Another topic is what religious leaders can do in climate change and in development more broadly. Does it make a difference if religious leaders call for people to do something? Does it make people change behavior in terms of climate change? Not to get on an airplane, for example, or not do this or that? That is also about values and norms and beliefs and why people adopt some and not others. These are the areas that students seem to find most interesting. There is also the continuing interest in security: Al-Qaeda, Boko Haram, etc. But in those areas the role of religion is often utterly ignored by our colleagues in security sector. The view is that what the extremists believe is utterly irrelevant, and the issue is how we can stop them.

What about religious leaders and institutions in the United Kingdom? What is the distinctive feature?

You know, religion is so unimportant in the United Kingdom, in a social sense especially. One of the key issues for the mainline Protestant churches (not so much for the Catholic Church) is, how will they survive? For the Anglican Church, the projection is that in something like 20 years there will be no members at all. The archbishop of Canterbury is a well-meaning person, but he has no influence. Politicians in the United Kingdom, government particularly, will pay lip service to the church, because after all it is an established church, but it is really quite irrelevant. It will be reported on the news but will have no effect. The Christian churches in the United Kingdom are also very fragmented. The Anglican Church, I think, has 4 percent who go regularly to church and 96 percent who don’t. Islam is the growing religion, not because of conversion but because Muslims are closer to their faith. And then there are churches that are mostly immigrant inspired, evangelical and Pentecostal churches, which are burgeoning, and which propound mostly the prosperity gospel. They attract huge crowds, with preachers from Nigeria who preach “give me your money, and we will turn it 10 times to your advantage.” But for the average person in the United Kingdom, I would say that religion is utterly irrelevant and it has no place.

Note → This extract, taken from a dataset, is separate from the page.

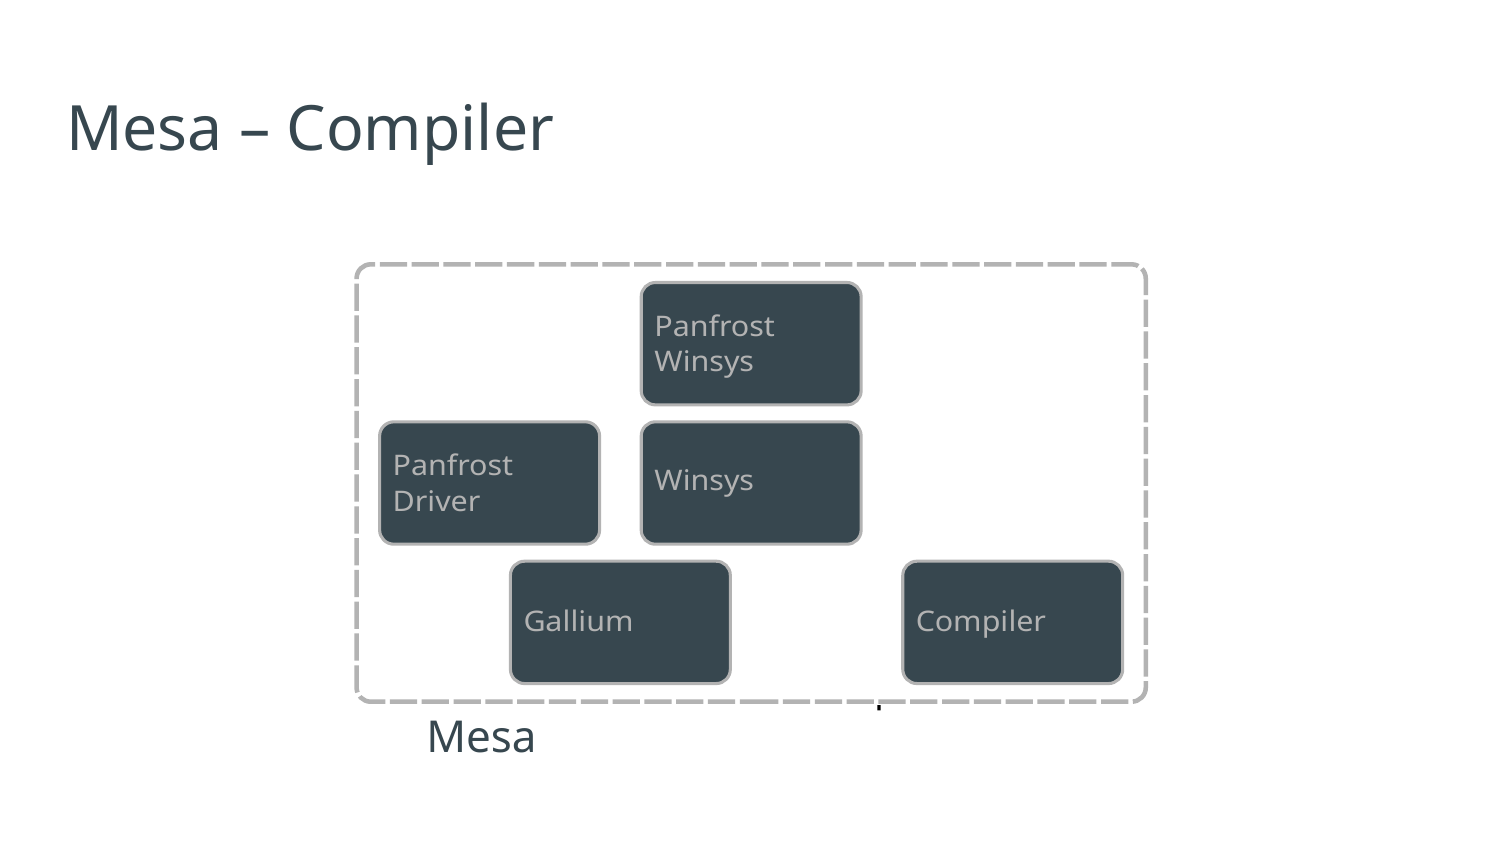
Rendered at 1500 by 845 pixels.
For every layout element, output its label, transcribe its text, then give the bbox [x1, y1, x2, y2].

picture [0, 199, 1500, 800]
title Mesa – Compiler [51, 72, 1449, 167]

One thing that shocked me most about the United States when I visited it recently is that religion has so much more prominent place. It really is a stark contrast with the United Kingdom.

Do you see a positive role for these established religious institutions in Europe in this troubled time?

The answer varies by country. Poland, for example, has an active church. In France, in contrast, the Catholic Church is largely irrelevant. Religion is an almost hated institution. The Eastern Bloc is a different story. There is the rise of nationalistic churches. In Western Europe Christians institutionalized religion. Germany has the very influential focus on the Lutheran churches. I am not sure that they really change policy. Switzerland had a referendum to ban minarets. I did not see Christian churches crying out about religious freedom. In Italy, there are ties between the Church and the government, but young people are moving away because they see this association. In Ireland there is a rapid move away from the Catholic Church because of the pedophilia scandal. In the Scandinavian countries, even though the churches are disestablished, I think they have more influence than in England.

Religion in Europe can socially be influential, but in a more political sense it is far less relevant. And it is a big difference looking at the United States. I see the historical, culturally embedded churches are losing much of the social influence they had. And their political influence is minimal. It is a somewhat anachronistic throwback to the past, irrelevant to most people.